GIVEN ENTRIES –

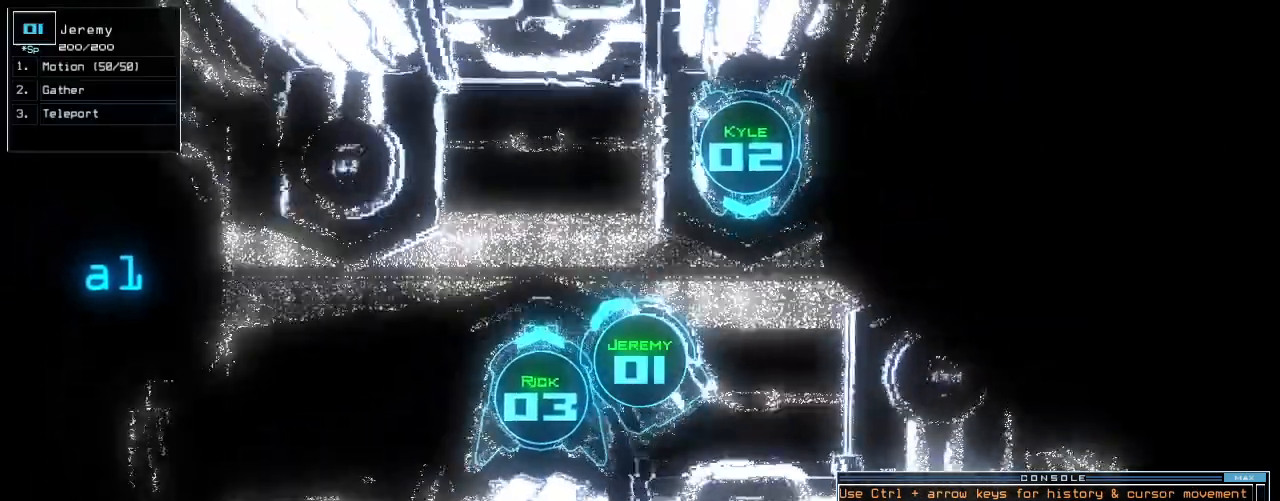
Gameplay with keyboard; each line is a JSON object with the keys held at the frame after it. "events" lists presses ("down") and releases ("up") of ".", "0", "1", "2", "3", "4", "5", "6", "7", "8", "9", "a", "b", "backspace", "c", "caps_lock", "comma", "ctrl_l", "ctrl_r", "d", "down", "e", "equals", "escape", "f", "f8", "g", "h", "i", "j", "k", "l", "left", "m", "minus", "n", "o", "p", "q", "quote", "r", "return", "right", "s", "semicolon", "shift_l", "shift_r", "space", "t", "tab", "tilde", "u", "up", "v", "w", "x", "y" and "z" between this image and that frame as [ms after this image, input, new state], when the widget could be followed in between. No other keys are recorded. Mouse input is not recorded.
{"keys": ["left", "up"], "events": [[100, "right", "up"], [160, "left", "down"], [420, "left", "up"], [480, "left", "down"]]}
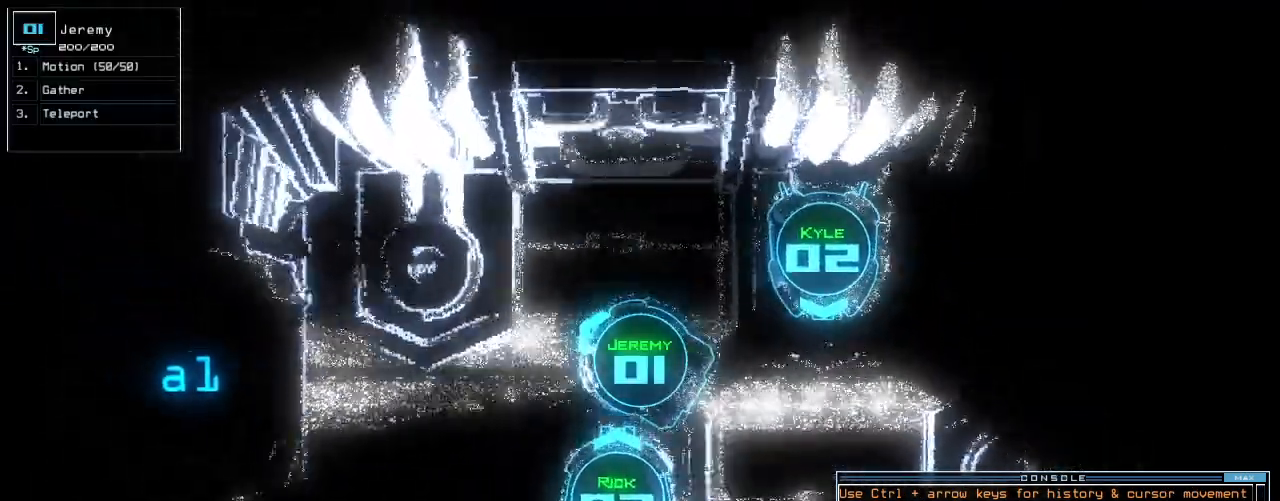
{"keys": ["right", "up"]}
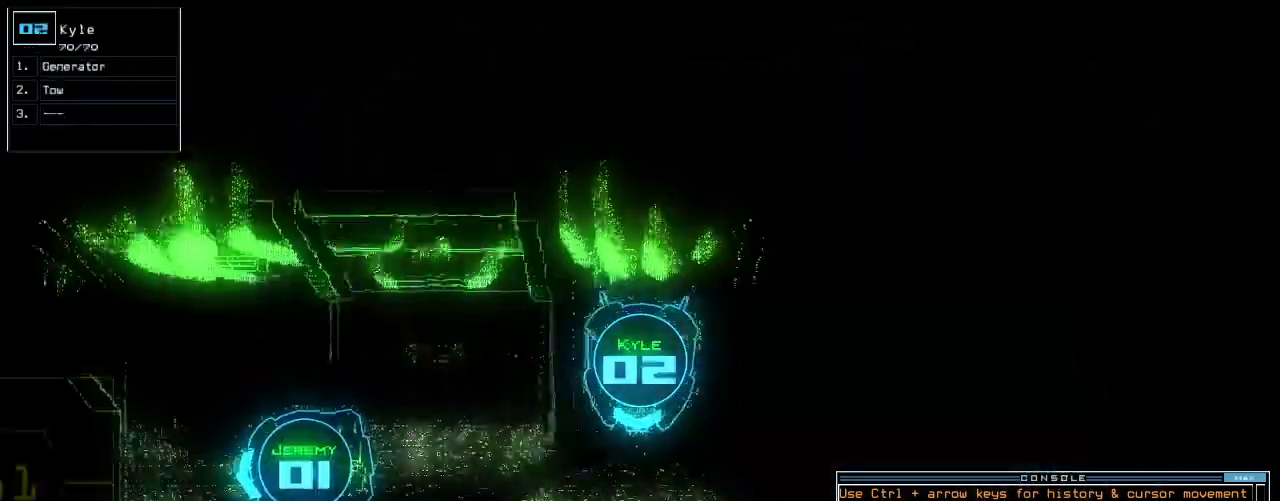
{"keys": ["up"]}
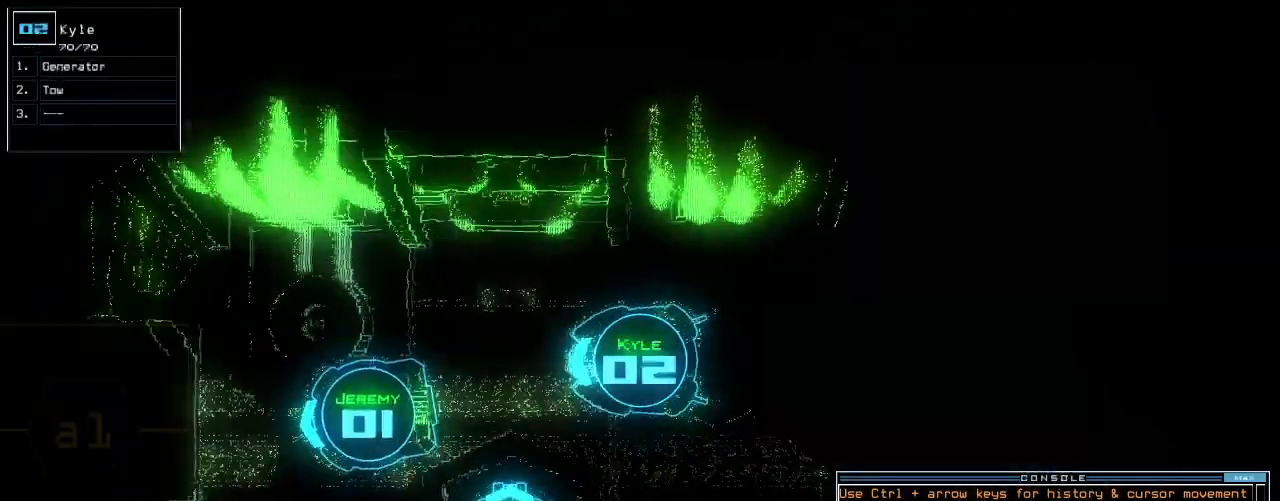
{"keys": ["left"], "events": [[20, "up", "up"], [40, "space", "down"], [160, "space", "up"], [340, "left", "down"]]}
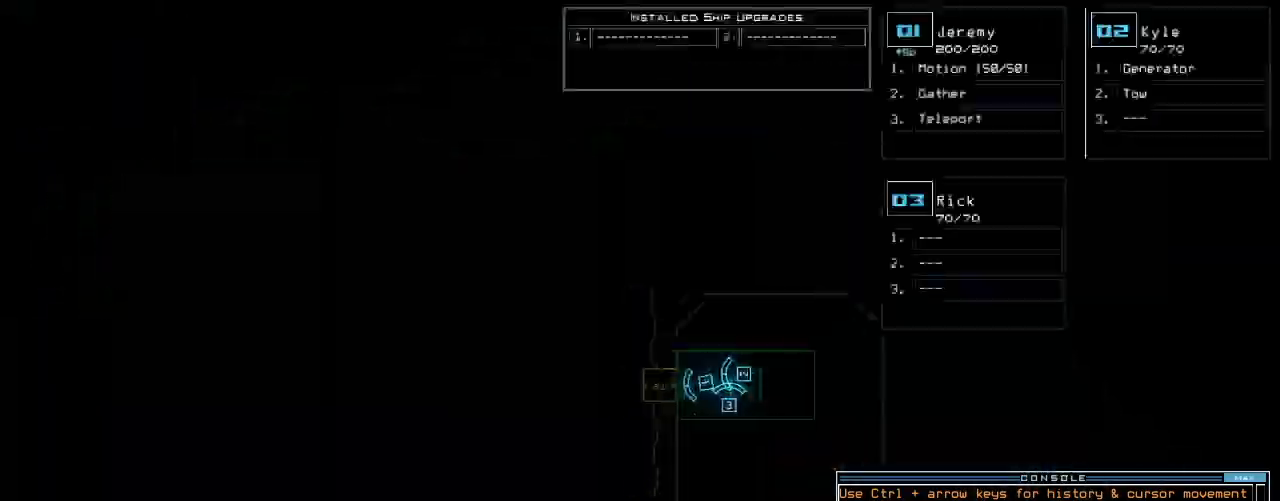
{"keys": [], "events": [[60, "left", "up"]]}
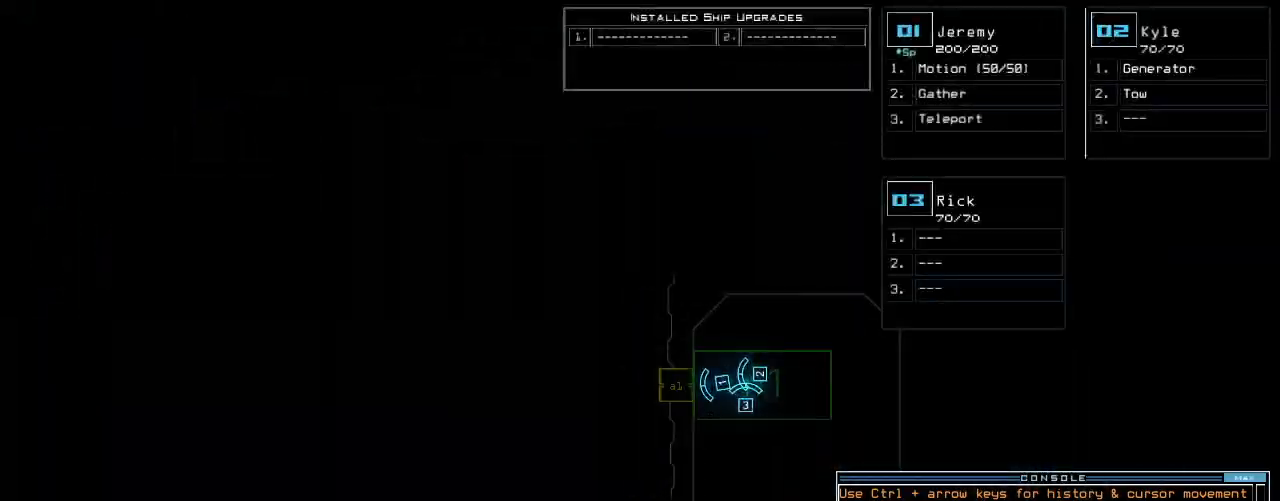
{"keys": [], "events": [[340, "1", "down"], [420, "1", "up"]]}
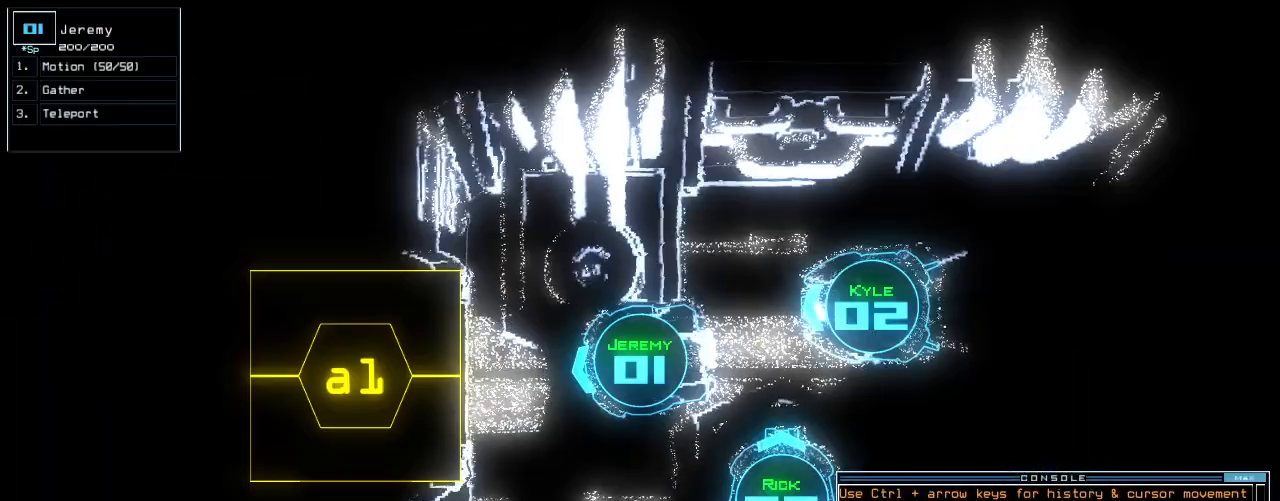
{"keys": [], "events": [[200, "g", "down"], [280, "g", "up"], [280, "o", "down"], [340, "o", "up"]]}
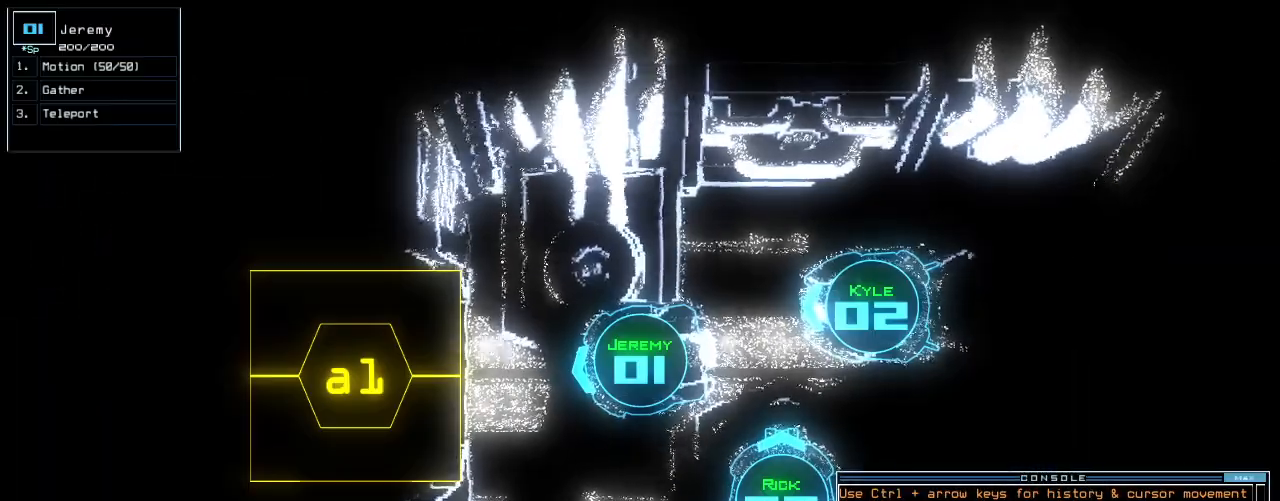
{"keys": ["up"], "events": [[200, "return", "down"], [220, ".", "down"], [300, "return", "up"], [320, ".", "up"], [420, "up", "down"]]}
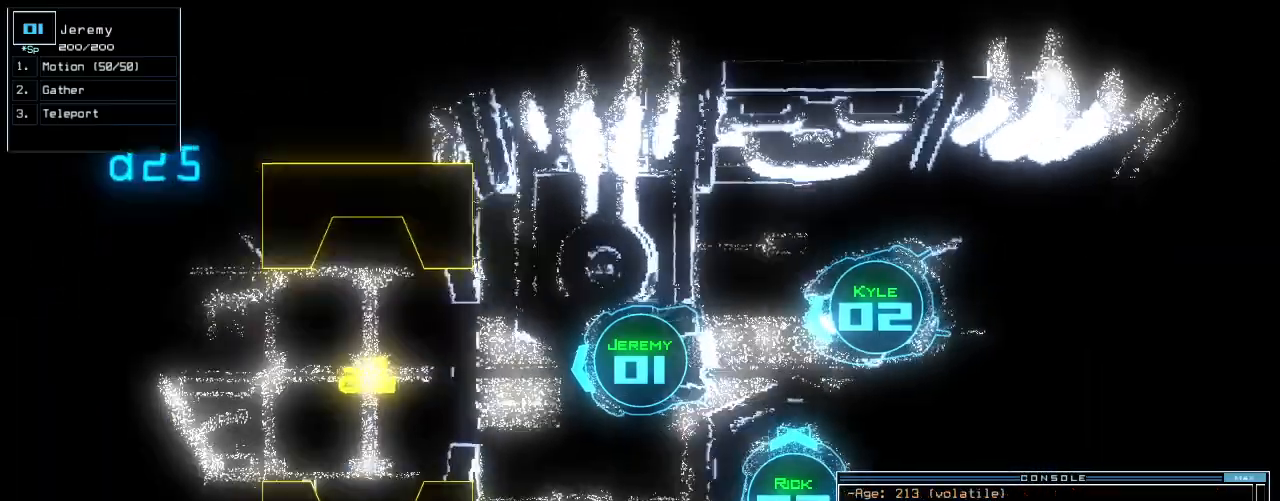
{"keys": ["up"], "events": [[440, "right", "down"], [480, "right", "up"]]}
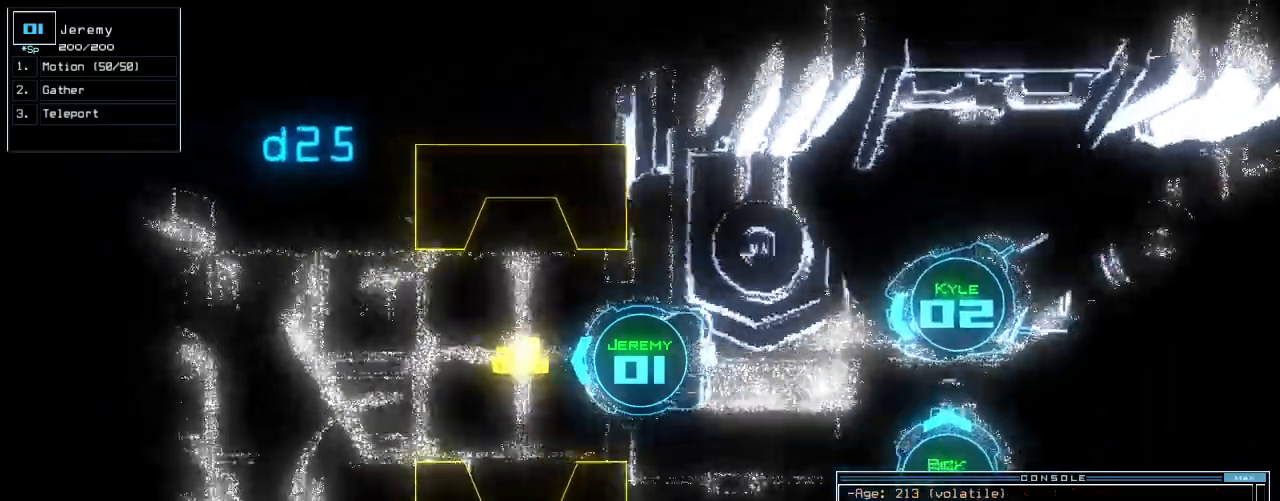
{"keys": ["up"], "events": []}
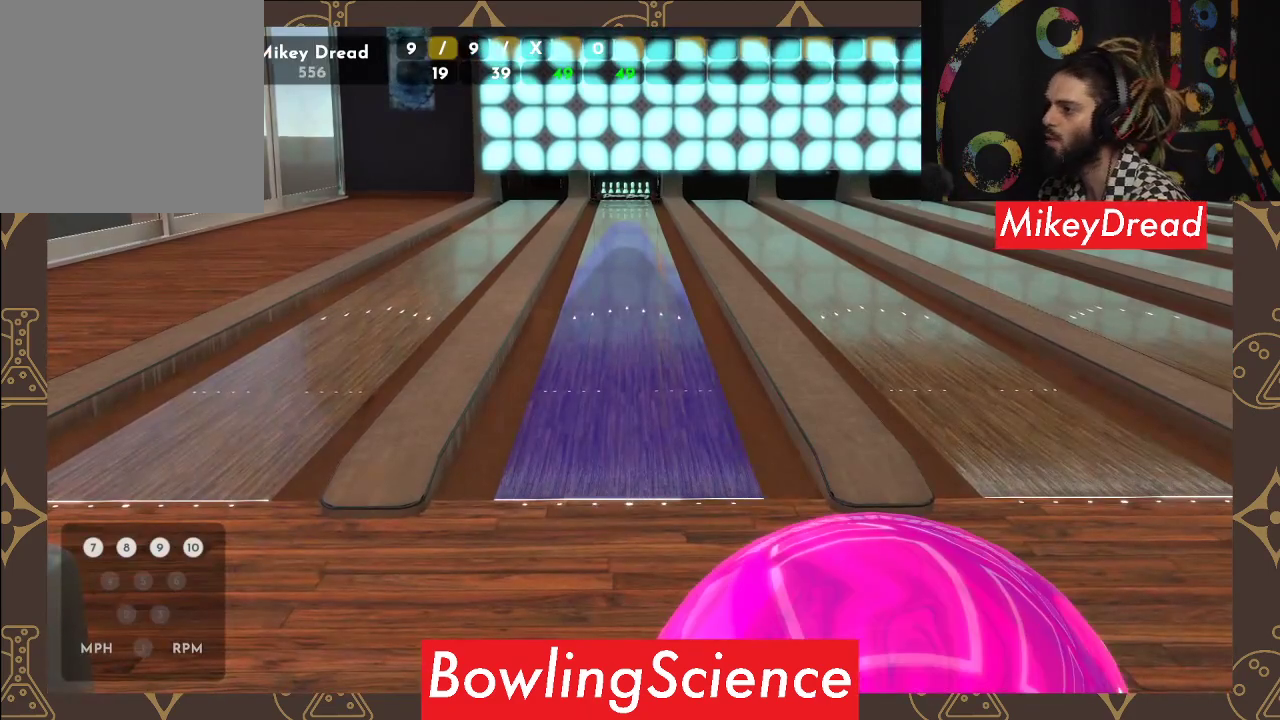
Gameplay with a controller (Xbox layout); each line is a JSON object with the inputs held at the frame after it. "events" lists button and stick changes between this image and that frame as [ms after this image, input, new state], when the widget could be followed in between.
{"buttons": [], "left_stick": "center", "right_stick": "up", "events": [[317, "right_stick", "up"]]}
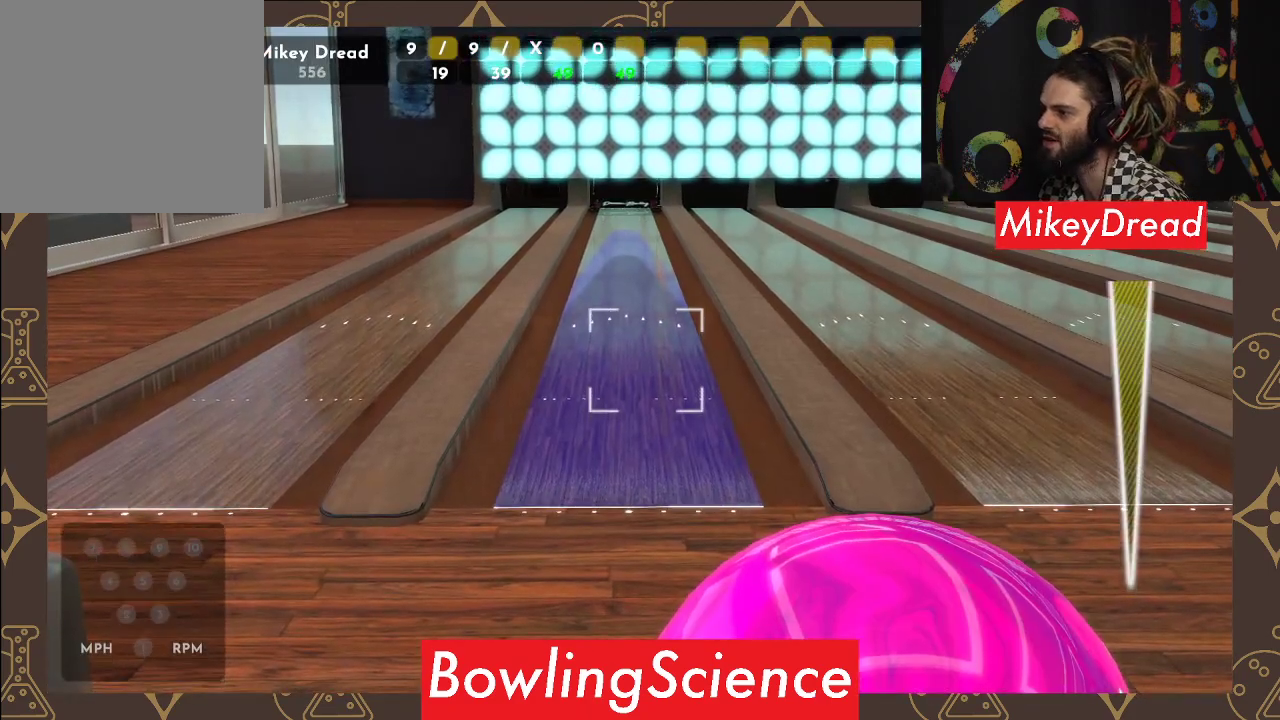
{"buttons": [], "left_stick": "center", "right_stick": "center", "events": [[17, "right_stick", "center"], [350, "right_stick", "up-right"], [483, "right_stick", "center"]]}
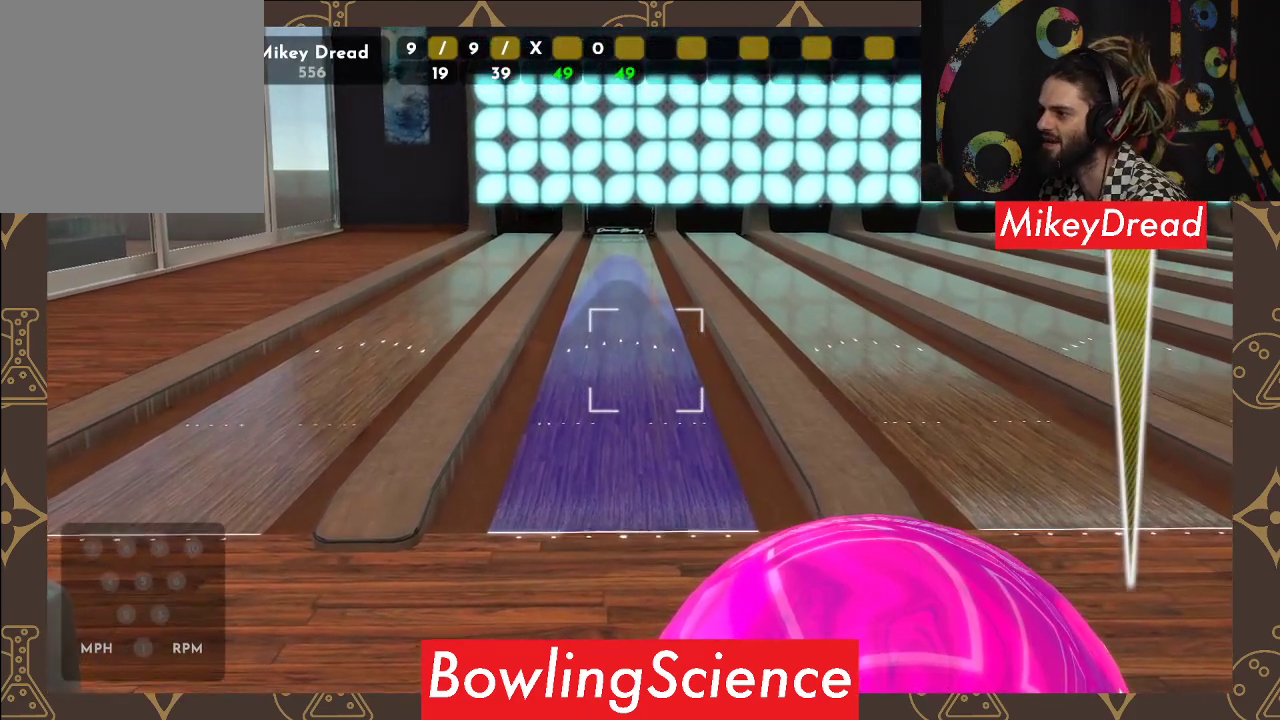
{"buttons": [], "left_stick": "center", "right_stick": "right", "events": [[417, "right_stick", "right"]]}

INSTRUCTIONS FOR THE TASK –
Look through the entries and copy every line in which the string "center" appears.

SOLVED PROBLEM –
{"buttons": [], "left_stick": "center", "right_stick": "up", "events": [[317, "right_stick", "up"]]}
{"buttons": [], "left_stick": "center", "right_stick": "center", "events": [[17, "right_stick", "center"], [350, "right_stick", "up-right"], [483, "right_stick", "center"]]}
{"buttons": [], "left_stick": "center", "right_stick": "right", "events": [[417, "right_stick", "right"]]}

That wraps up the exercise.